Higher Interest Rates for Late Payments– Banks can charge penalty interest rates as high as 29.99% APR when cardholders make late payments of 60 days or more. These high rates can cause credit card balances to balloon. If you’re unsure what the penalty interest rate on your credit card is or if one exists, contact your bank.
Credit unions offer some of the best rates on credit cards
Credit unions are nonprofit, member-owned institutions that offer lower interest rates on loans and higher interest rates on savings accounts than traditional banks.
How can they do that? Instead of keeping all of their profits, they share them with their members through better loan rates and higher savings account rates.
Credit unions sometimes offer exclusive member-only deals such as a discount on movie or concert tickets and discounts on auto insurance.
Ways to avoid pitfalls when using credit cards
- You can do several things to avoid paying high fees and interest rates on your credit card.
- The first thing is always to make your payments on time. Even if you only make the minimum payment, it will keep you in good standing with your credit card company.
- Review the company’s disclosure documents that come with your card. Make sure you understand their interest rate and fee structure.
- You can also find the information on their website. If you can’t find the information online, call the credit card company and ask them directly.

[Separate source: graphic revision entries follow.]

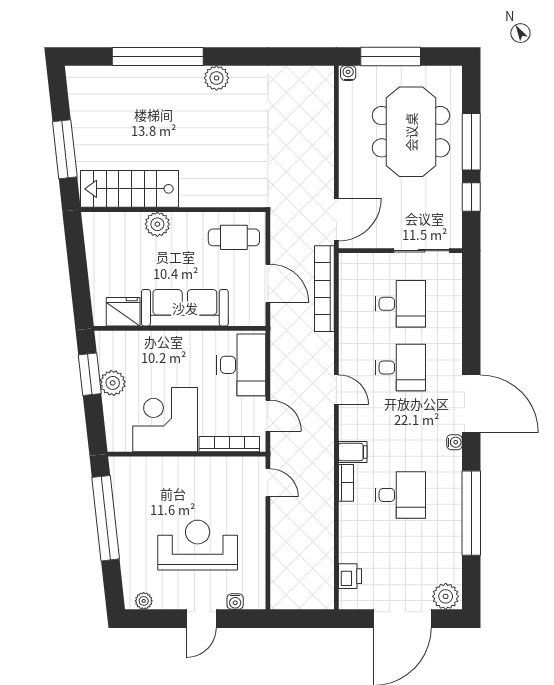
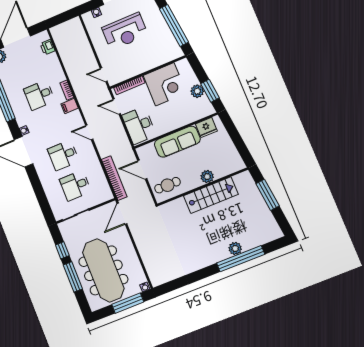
plant: (217, 78) -> (235, 248), moved
meeting table: (411, 132) -> (103, 270), width x1.36
stairs: (129, 189) -> (211, 195), moved

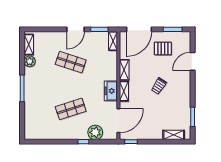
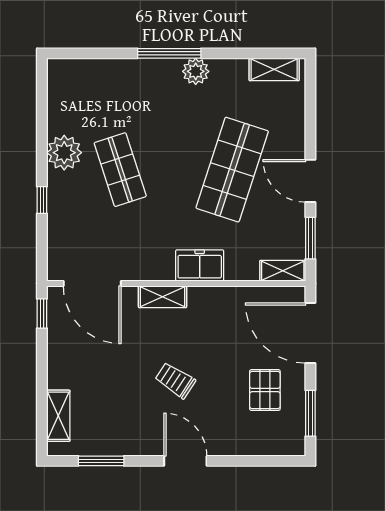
plant: (30, 61) -> (196, 71), moved
door: (193, 61) -> (185, 461), moved
shop shelf: (71, 62) -> (232, 170), width x1.43, depth x1.36
shelving: (124, 70) -> (214, 297), removed
freezer: (111, 91) -> (200, 265), moved
plant: (95, 132) -> (64, 153), moved

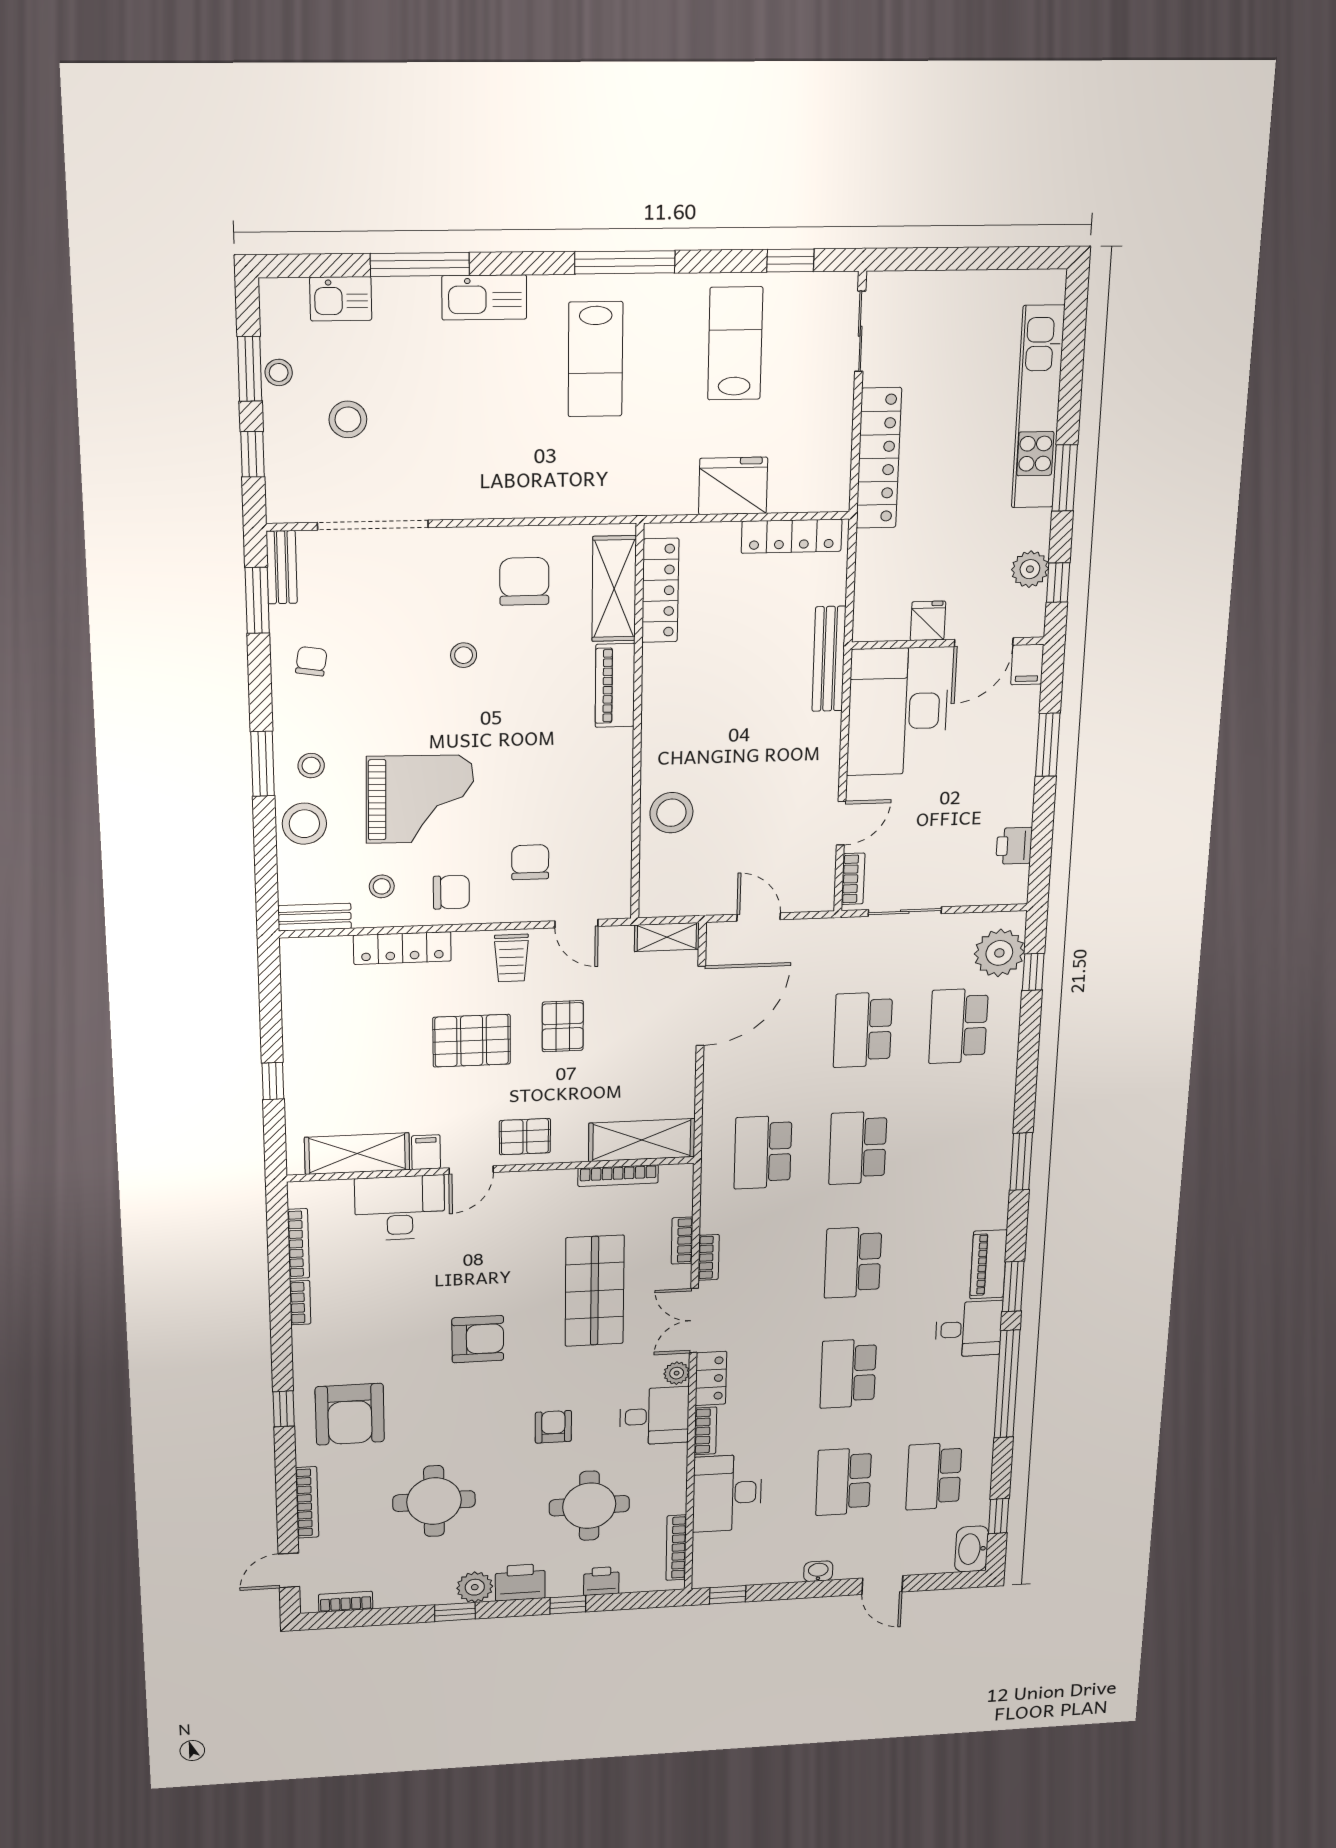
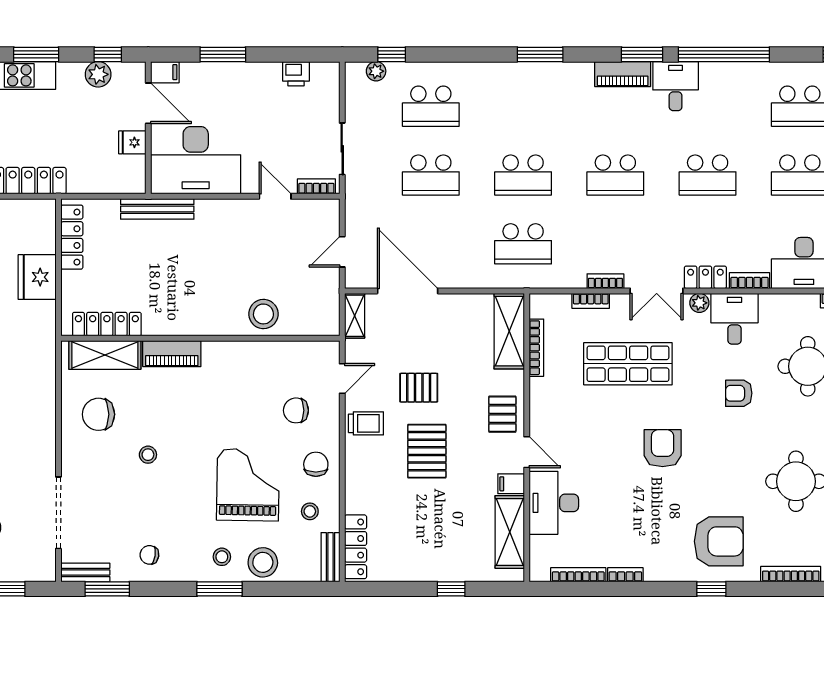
locker: (402, 948) -> (356, 547), moved
plant: (999, 953) -> (376, 71), width x0.53, depth x0.53

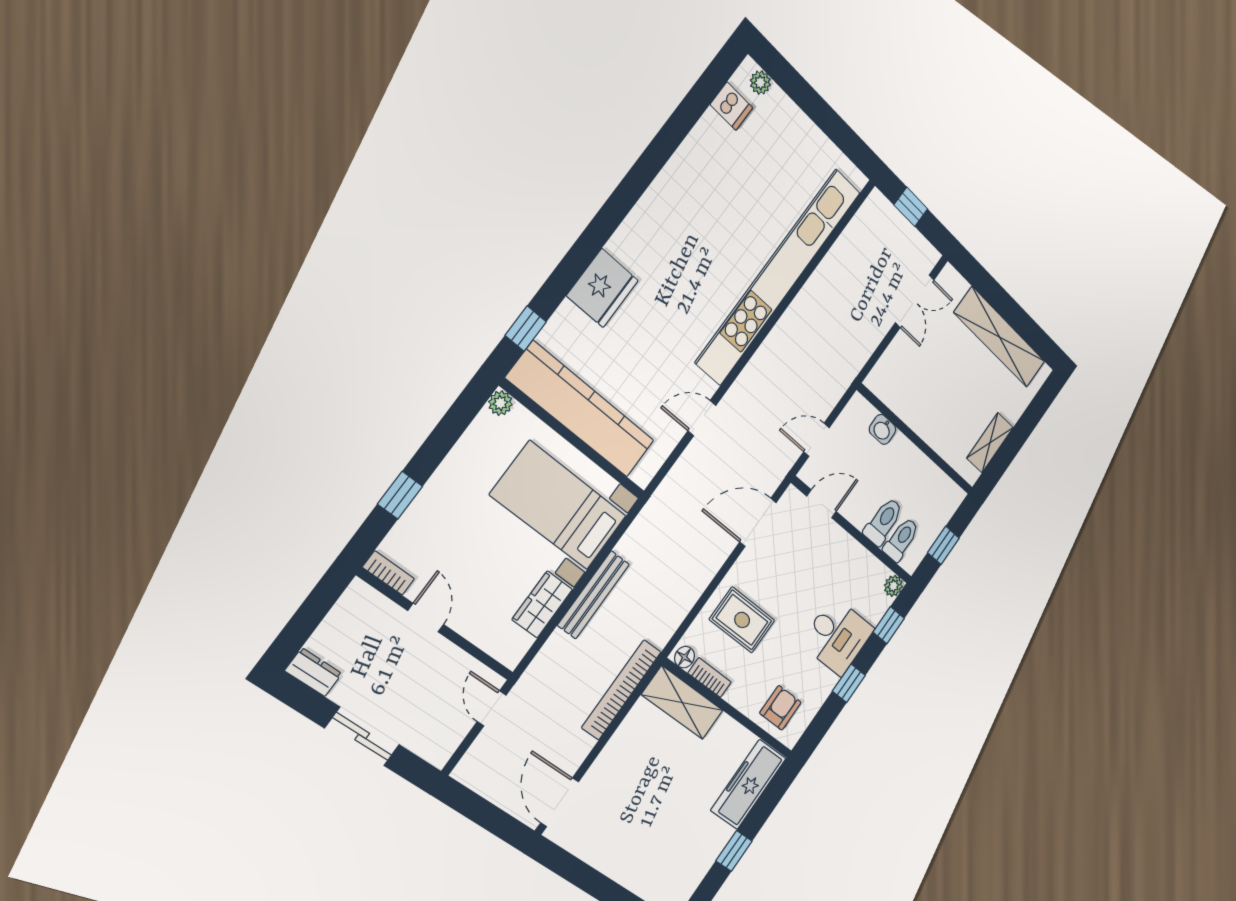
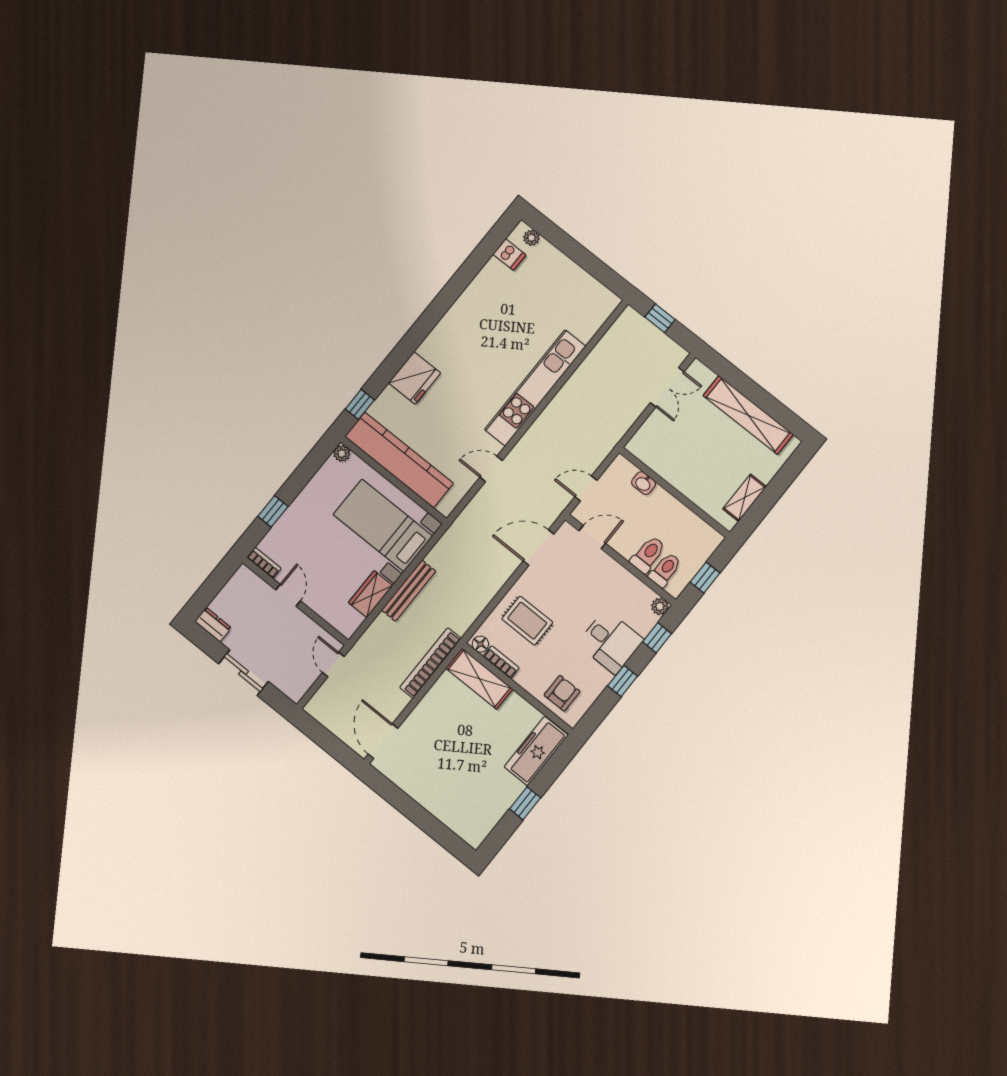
kitchen unit: (778, 277) -> (535, 388), width x0.73

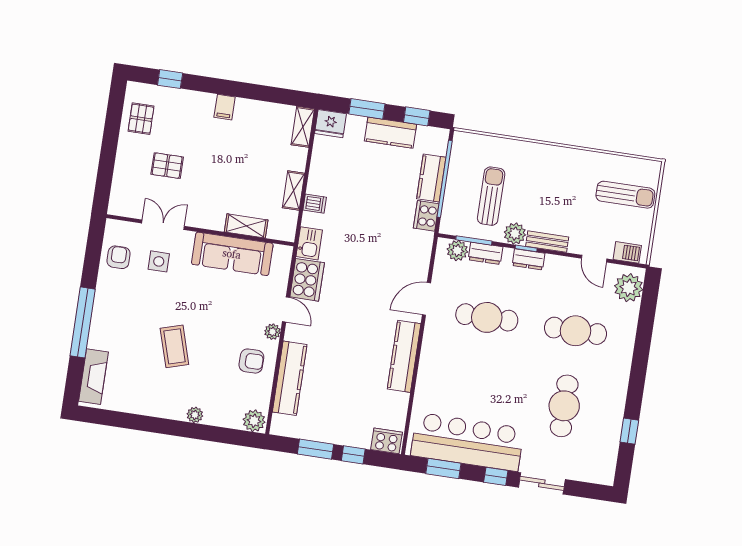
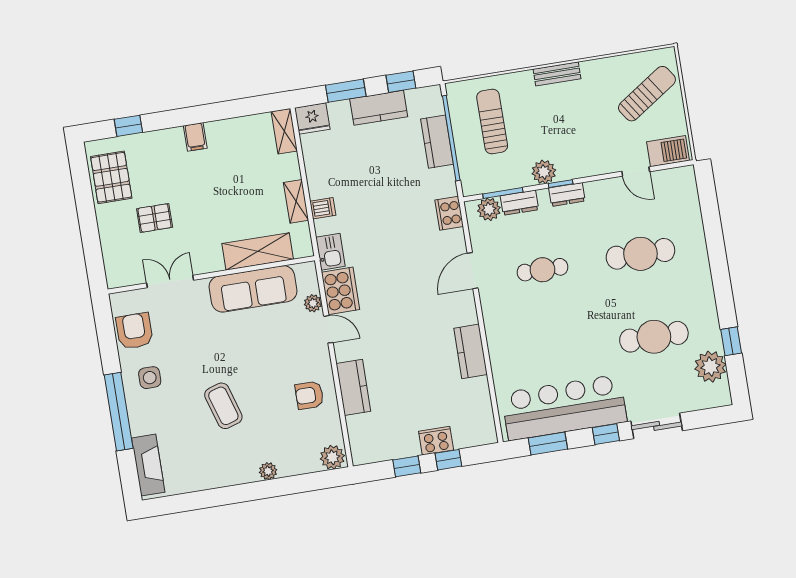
pallet: (141, 119) -> (111, 177), width x1.50, depth x1.42
sun lounger: (625, 195) -> (647, 94), turned -34
sun lounger: (491, 196) -> (492, 121), moved
cooker: (426, 216) -> (449, 213), moved
shelving: (246, 226) -> (258, 251), width x1.50, depth x1.33
bench: (547, 242) -> (557, 74), moved
barbecue: (627, 252) -> (668, 151), width x1.38, depth x1.27
armchair: (119, 257) -> (134, 331), width x1.38, depth x1.38
side table: (159, 261) -> (150, 378), moved
plant: (629, 288) -> (710, 367), moved
cafe table: (487, 317) -> (543, 270), width x0.73, depth x0.74
plant: (273, 332) -> (313, 303), moved
kitchen counter: (404, 356) -> (471, 351), width x0.67
armchair: (251, 361) -> (309, 395), turned 180
kitchen counter: (290, 378) -> (353, 387), width x0.67
cafe table: (564, 406) -> (654, 337), turned 90
cooker: (387, 441) -> (436, 441), moved
window: (316, 449) -> (407, 466), width x0.67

- If you have consistently made timely payments, call them and ask for a lower interest rate. This may not work, but it doesn’t hurt to try.
- They may also be willing to reverse minimum finance charges. If you have only made one late payment, request that they waive the late fee as a one-time courtesy.
- Avoid taking cash advances except in an emergency. Interest starts adding up as soon as you take the cash advance and can cause your balance to jump very quickly.
- Try to keep your credit card balance to a maximum of 30% of your total credit limit. Going over 30% can negatively affect your credit score.
- Once you pay off your credit cards, keep the account open for a while, allowing you to benefit from a longer credit history and a lower debt-to-credit ratio.
- If you are tempted to use the card and find it hard to resist the temptation, you may need to close the account. It’s best to avoid going back into debt.
- If you need to get a new credit card, shop around to find the best interest rate.
- Consider joining a credit union, which has many benefits, including lower interest rates and the ability to earn higher rates on your savings account.
Final thoughts
Credit card debt can be a heavy burden on your finances if you don’t manage it responsibly. It’s important to know the implications of taking on credit card debt and plan ahead for how you will pay it off.
Remember to only use credit cards when necessary, be aware of your spending habits, and keep track of your payments. Always ensure that you are able to make payments on time to avoid high-interest fees.
Furthermore, if you are struggling with unmanageable credit card debt, consider reaching out to a financial expert or counselor for assistance.
Note: You are entitled to a free copy of your credit report from Equifax, Experian, and Transunion every year – go to annualcreditreport.com.